Total Input Tax Credits on the original date of Purchase

Rs 800.00

Less: 5% per quarter

Rs   40.00

Less: 5% of next quarter

Rs   40.00

Less: 5% of subsequent quarter and so on till the date of conversion to its usage

Rs  XX.00

Balance Input Tax Credits (on the date of conversion)

XXX.00

After this, all the process mentioned in clause (c) above to be followed. Please note that, life of an asset for the purpose of input tax credits is always taken as 5 years. Monthly amount (Tm) will be calculated on the basis of five years. However, payment of proportionate share (of exempt supplies) will be made till balance of tax credits (on the date of conversion) fully exhausted in calculation of Tm.

So, time period passed before the date of conversion will be reduced from 5 years to calculate monthly amount (Tm) of input tax credits.


Example:

Mr. A has purchased a Capital Asset on July 15, 2017 for Rs 10,00,000 paying GST of Rs 180,000/- on this. While filing GST return of July 2017, he has claimed full amount of credit of Rs 180000/- declaring asset used for taxable supplies only.

In Feb 2018, he realized that this capital asset is used for the purpose of taxable as well as exempt supplies.

What is the procedure to be followed by Mr A to reverse input tax credits of such asset against exempt supplies?

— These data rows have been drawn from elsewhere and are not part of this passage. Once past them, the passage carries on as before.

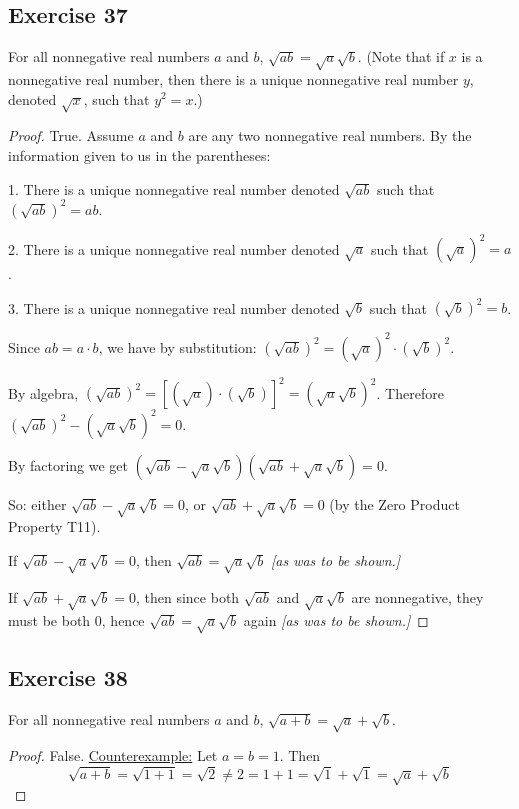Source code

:\documentclass[14pt]{extarticle}
\begin{document}
\subsection{Exercise 37}
For all nonnegative real numbers $a$ and $b$, $\sqrt{ab} = \sqrt{a}\sqrt{b}$. (Note that if $x$ is a nonnegative real number, then there is a unique nonnegative real number $y$, denoted $\sqrt{x}$, such that $y^2 = x$.)

\begin{proof}
    True. Assume $a$ and $b$ are any two nonnegative real numbers. By the information given to us in the parentheses:

    1. There is a unique nonnegative real number denoted $\sqrt{ab}$ such that $(\sqrt{ab})^2 = ab$.

    2. There is a unique nonnegative real number denoted $\sqrt{a}$ such that $(\sqrt{a})^2 = a$.

    3. There is a unique nonnegative real number denoted $\sqrt{b}$ such that $(\sqrt{b})^2 = b$.

    Since $ab = a \cdot b$, we have by substitution: $(\sqrt{ab})^2 = (\sqrt{a})^2 \cdot (\sqrt{b})^2$.

    By algebra, $(\sqrt{ab})^2 = [(\sqrt{a}) \cdot (\sqrt{b})]^2 = (\sqrt{a}\sqrt{b})^2$. Therefore $(\sqrt{ab})^2 - (\sqrt{a}\sqrt{b})^2 = 0$.

    By factoring we get $(\sqrt{ab} - \sqrt{a}\sqrt{b})(\sqrt{ab} + \sqrt{a}\sqrt{b}) = 0$.

    So: either $\sqrt{ab} - \sqrt{a}\sqrt{b} = 0$, or $\sqrt{ab} + \sqrt{a}\sqrt{b} = 0$ (by the Zero Product Property T11).

    If $\sqrt{ab} - \sqrt{a}\sqrt{b} = 0$, then $\sqrt{ab} = \sqrt{a}\sqrt{b}$ {\it [as was to be shown.]}

    If $\sqrt{ab} + \sqrt{a}\sqrt{b} = 0$, then since both $\sqrt{ab}$ and $\sqrt{a}\sqrt{b}$ are nonnegative, they must be both 0, hence $\sqrt{ab} = \sqrt{a}\sqrt{b}$ again {\it [as was to be shown.]}
\end{proof}

\subsection{Exercise 38}
For all nonnegative real numbers $a$ and $b$, $\sqrt{a + b} = \sqrt{a} + \sqrt{b}$.

\begin{proof}
    False. \underline{Counterexample:} Let $a = b = 1$. Then
    \[
        \sqrt{a+b} = \sqrt{1+1} = \sqrt{2} \neq 2 = 1 + 1 = \sqrt{1} + \sqrt{1} = \sqrt{a} + \sqrt{b}
    \]
\end{proof}
\end{document}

Ans: In the month of Feb 18, Mr A will follow the process given below:

  • Calculate Input tax credits available as on date of conversion against this asset:
Credits at the time of Purchase in July 2017

180,000.00

Less: Credits used in between July to Feb 2018

No. of Quarters passed :

1) 15 July 2017 to 14 October 2017

2) 15 October 2017 to 14 January 2018

3) 15 January 2018 to 1 Feb 2018

3 Quarters passed till Feb 2018

Reduction at the rate of 5% per Quarter

So, total reduction will be: Rs 180,000 x 5% x 3 = 27000/-

27000.00

Credits available in Feb 18

153,000.00

  • Calculate Input tax credits proportionate to Exempt Supplies:

1. Monthly amount of Credits against all supplies (Tm) = 180000 ÷ 60 = Rs 3000

2. Credits proportionate to Exempt supplies for the month = Rs 3000 x Exempt Supplies ÷ Total Supplies

3. Amount calculated in point 2 will be reported and paid as Outward liability in monthly return.

Please remember, Calculation and payment in point 2 and 3 will continue till Rs 153000/- exhaust in full in calculation of ‘Tm’ in point 1(i.e. 153000 ÷ 3000 = 51 months). For 51 months from Feb 2018, dealer will make calculation as per Point 2 and pay as per point 3.